Work order => Extract the stretch of the feline cardiac correlation excerpt from "Values are shown" through "distributed (non-parametric data).", copying it word for word.

Document excerpt =>
•••
Values are shown as male vs. female and presented as mean for parametric data or median for non-parametric data. SAP, systolic arterial blood pressure; LVFS, left ventricular fractional shortening; LVWT, left ventricular wall thickness; LAFS, left atrial fractional shortening; LAD, left atrial diameter. Respiratory rate, vertebral heart size, LVFS, LVWT, LAFS, and LAD are normally distributed (parametric data). Body temperature, heart rate, SAP, and LA/Ao are not normally distributed (non-parametric data).

We examined the correlations among the variables with significance in the above statistical analyses (Table 4). Correlation data among all variables for all cats are shown in Supplementary Tables 1–3. Particularly, in all groups, significant positive correlations were found as follows: hs-cTnI vs. HR, ANP vs. HR, ANP vs. SAP, HR vs. SAP, and HR vs. LVWT from pre to post-0 h and hs-cTnI vs. SAP, and HR vs. LVWT from pre to post-18 h (Table 4). By contrast, no correlation was found in all groups as follows: hs-cTnI vs. ANP, hs-cTnI vs. SAP, hs-cTnI vs. LVWT, and ANP vs. LVWT from pre to post-0 h and hs-cTnI vs. ANP, hs-cTnI vs. HR, hs-cTnI vs. LVWT, ANP vs. HR, ANP vs. SAP, ANP vs. LVWT, and HR vs. SAP from pre to post-18 h (Table 4). Moreover, significant positive correlations were noted between hs-cTnI and anesthetic time at post-0 h and post-18 h in females and between BW and LVWT at three measurement points in males (Table 5).

Table 4

Correlation coefficients for hs-cTnI, ANP, HR, SAP, and LVWT in all cats.

	All cats from		All cats from
	preoperation to 0 h		preoperation to 18 h
	postoperation		postoperation
	r	P-value	r	P-value
hs-cTnI vs. ANP	−0.052	0.712	0.161	0.246
hs-cTnI vs. HR	0.303	0.019*	0.217	0.096
hs-cTnI vs. SAP	0.229	0.079	0.354	0.006**
hs-cTnI vs. LVWT	−0.009	0.949	0.052	0.700
ANP vs. HR	0.391	0.004**	0.101	0.468
ANP vs. SAP	0.427	0.001**	0.042	0.765
ANP vs. LVWT	0.087	0.530	0.138	0.321
HR vs. SAP	0.559	P < 0.001	0.064	0.628
HR vs. LVWT	0.441	P < 0.001	0.327	0.011*

Each data represents the value of Spearman's r and its P-value. hs-cTnI, high-sensitive cardiac troponin I; ANP, atrial natriuretic peptide; SAP, systolic arterial blood pressure; HR, heart rate; LVWT, left ventricular wall thickness. Asterisk indicates statistical differences (*P < 0.05, **P < 0.01).

Table 5

Correlation coefficients for hs-cTnI, anesthetic time, and body weight in females, and between body weight and LVWT in males.

	R	P-value
Female
Anesthetic time vs. body weight	−0.345	0.062
At preoperation
hs-cTnI vs. anesthetic time	0.309	0.096
hs-cTnI vs. body weight	0.022	0.909
At 0 h postoperation
hs-cTnI vs. anesthetic time	0.418	0.023*
hs-cTnI vs. body weight	0.286	0.125
At 18 h postoperation
hs-cTnI vs. anesthetic time	0.386	0.035*
hs-cTnI vs. body weight	0.182	0.337
Male
At preoperation
Body weight vs. LVWT	0.7855	P < 0.001
At 0 h postoperation
Body weight vs. LVWT	0.8435	P < 0.001
At 18 h postoperation
Body weight vs. LVWT	0.9696	P < 0.001

Each data represents the value of Spearman's r and its P-value. hs-cTnI, high-sensitive cardiac troponin I; LVWT, left ventricular wall thickness. Asterisk indicates statistical differences (*P < 0.05).
•••
Given records =>

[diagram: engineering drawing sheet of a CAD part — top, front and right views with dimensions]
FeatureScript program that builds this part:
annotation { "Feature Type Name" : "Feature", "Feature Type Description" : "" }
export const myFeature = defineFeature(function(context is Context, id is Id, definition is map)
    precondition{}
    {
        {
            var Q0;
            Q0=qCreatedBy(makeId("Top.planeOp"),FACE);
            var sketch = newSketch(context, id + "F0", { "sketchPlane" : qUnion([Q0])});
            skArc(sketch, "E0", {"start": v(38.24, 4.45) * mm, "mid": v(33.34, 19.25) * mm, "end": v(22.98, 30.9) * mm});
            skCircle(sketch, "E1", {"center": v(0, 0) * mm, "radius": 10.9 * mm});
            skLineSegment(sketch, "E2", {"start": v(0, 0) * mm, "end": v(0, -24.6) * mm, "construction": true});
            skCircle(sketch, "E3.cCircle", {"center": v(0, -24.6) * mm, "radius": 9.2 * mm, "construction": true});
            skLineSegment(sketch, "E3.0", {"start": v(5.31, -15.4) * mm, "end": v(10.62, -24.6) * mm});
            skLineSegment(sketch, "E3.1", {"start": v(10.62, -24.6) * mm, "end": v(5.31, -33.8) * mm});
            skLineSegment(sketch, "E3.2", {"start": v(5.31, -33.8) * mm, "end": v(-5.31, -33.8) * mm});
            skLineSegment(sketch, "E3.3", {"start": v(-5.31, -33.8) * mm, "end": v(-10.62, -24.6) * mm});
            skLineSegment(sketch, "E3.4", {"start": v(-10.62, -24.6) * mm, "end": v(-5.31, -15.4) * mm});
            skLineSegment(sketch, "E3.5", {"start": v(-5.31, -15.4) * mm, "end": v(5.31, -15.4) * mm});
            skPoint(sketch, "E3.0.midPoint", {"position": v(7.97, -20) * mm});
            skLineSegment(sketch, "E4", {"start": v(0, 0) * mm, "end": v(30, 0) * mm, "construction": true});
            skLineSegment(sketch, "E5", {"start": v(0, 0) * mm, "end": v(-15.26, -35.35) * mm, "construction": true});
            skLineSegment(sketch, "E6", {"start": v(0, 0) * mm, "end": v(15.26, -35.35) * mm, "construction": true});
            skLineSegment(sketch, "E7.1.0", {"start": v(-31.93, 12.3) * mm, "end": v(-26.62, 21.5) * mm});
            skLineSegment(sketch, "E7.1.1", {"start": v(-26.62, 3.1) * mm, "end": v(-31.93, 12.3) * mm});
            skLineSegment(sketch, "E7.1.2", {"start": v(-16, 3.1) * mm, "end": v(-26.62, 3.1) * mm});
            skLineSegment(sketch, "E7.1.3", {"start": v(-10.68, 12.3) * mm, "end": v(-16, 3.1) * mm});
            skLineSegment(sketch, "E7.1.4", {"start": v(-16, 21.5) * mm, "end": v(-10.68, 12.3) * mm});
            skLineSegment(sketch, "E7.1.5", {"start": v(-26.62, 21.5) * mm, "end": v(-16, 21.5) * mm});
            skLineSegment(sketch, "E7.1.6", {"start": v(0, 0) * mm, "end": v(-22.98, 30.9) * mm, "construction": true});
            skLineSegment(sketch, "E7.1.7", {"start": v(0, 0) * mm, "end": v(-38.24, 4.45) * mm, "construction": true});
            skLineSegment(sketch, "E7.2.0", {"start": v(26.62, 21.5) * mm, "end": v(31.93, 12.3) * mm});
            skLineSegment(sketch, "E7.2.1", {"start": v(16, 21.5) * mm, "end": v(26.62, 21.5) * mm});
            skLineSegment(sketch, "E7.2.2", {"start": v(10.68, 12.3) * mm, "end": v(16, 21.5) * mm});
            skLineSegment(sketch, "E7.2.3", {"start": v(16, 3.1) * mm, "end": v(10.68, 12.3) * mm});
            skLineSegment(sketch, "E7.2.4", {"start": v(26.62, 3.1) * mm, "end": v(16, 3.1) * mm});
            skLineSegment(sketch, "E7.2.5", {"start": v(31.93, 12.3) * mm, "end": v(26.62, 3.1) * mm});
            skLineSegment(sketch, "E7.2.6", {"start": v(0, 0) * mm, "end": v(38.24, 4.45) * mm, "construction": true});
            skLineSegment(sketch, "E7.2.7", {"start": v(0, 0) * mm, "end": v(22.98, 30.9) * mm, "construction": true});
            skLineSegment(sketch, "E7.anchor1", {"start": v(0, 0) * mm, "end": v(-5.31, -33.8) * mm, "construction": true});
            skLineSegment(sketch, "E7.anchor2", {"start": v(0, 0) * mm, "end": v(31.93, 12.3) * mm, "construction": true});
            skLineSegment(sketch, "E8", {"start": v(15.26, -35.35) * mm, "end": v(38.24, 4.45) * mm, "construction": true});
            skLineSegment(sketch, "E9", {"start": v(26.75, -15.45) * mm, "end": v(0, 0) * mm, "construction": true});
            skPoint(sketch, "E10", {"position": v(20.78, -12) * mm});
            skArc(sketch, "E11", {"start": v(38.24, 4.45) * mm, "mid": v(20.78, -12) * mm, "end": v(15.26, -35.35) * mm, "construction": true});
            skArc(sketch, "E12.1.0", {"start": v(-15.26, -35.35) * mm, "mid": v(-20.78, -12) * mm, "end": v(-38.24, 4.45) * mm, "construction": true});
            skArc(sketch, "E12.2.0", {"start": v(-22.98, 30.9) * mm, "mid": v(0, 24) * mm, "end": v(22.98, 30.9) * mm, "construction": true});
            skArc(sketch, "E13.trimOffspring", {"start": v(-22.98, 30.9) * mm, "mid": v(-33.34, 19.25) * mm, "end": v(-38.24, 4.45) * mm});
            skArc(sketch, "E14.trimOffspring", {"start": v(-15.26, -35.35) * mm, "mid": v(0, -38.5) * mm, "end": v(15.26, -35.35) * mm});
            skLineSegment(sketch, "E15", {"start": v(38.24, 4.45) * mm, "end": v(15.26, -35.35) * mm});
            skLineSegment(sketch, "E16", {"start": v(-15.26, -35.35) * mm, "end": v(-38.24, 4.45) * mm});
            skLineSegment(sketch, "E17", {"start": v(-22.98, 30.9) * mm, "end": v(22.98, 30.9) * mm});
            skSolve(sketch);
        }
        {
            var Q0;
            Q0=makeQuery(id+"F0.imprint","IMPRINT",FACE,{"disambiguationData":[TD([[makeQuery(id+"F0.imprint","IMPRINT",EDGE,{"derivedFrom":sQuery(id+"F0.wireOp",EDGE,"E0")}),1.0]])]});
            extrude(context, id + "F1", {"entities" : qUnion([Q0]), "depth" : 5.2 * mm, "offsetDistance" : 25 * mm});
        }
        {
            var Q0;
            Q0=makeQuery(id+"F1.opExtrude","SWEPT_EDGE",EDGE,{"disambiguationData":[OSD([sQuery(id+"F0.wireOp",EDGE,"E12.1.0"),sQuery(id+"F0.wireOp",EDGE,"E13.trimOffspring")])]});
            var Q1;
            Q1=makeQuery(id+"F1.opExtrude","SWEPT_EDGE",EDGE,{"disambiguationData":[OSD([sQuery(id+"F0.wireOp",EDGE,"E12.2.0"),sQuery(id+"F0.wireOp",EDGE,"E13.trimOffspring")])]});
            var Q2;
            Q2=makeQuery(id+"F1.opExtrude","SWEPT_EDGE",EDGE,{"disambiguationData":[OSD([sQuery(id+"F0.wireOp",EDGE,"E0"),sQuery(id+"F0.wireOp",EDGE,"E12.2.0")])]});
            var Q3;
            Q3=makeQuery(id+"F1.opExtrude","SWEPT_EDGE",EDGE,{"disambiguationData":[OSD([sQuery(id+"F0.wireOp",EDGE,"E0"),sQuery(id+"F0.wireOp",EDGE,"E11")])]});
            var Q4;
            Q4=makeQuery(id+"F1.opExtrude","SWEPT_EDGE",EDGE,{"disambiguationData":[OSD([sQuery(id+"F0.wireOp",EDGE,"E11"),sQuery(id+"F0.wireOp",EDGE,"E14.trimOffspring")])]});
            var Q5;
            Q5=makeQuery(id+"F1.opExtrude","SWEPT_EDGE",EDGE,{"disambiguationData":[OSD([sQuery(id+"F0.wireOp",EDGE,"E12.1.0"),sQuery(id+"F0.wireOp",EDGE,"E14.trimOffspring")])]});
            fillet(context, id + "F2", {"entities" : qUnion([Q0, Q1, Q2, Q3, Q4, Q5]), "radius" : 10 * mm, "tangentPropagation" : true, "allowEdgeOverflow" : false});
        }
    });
•••
Task answer =>
Values are shown as male vs. female and presented as mean for parametric data or median for non-parametric data. SAP, systolic arterial blood pressure; LVFS, left ventricular fractional shortening; LVWT, left ventricular wall thickness; LAFS, left atrial fractional shortening; LAD, left atrial diameter. Respiratory rate, vertebral heart size, LVFS, LVWT, LAFS, and LAD are normally distributed (parametric data). Body temperature, heart rate, SAP, and LA/Ao are not normally distributed (non-parametric data).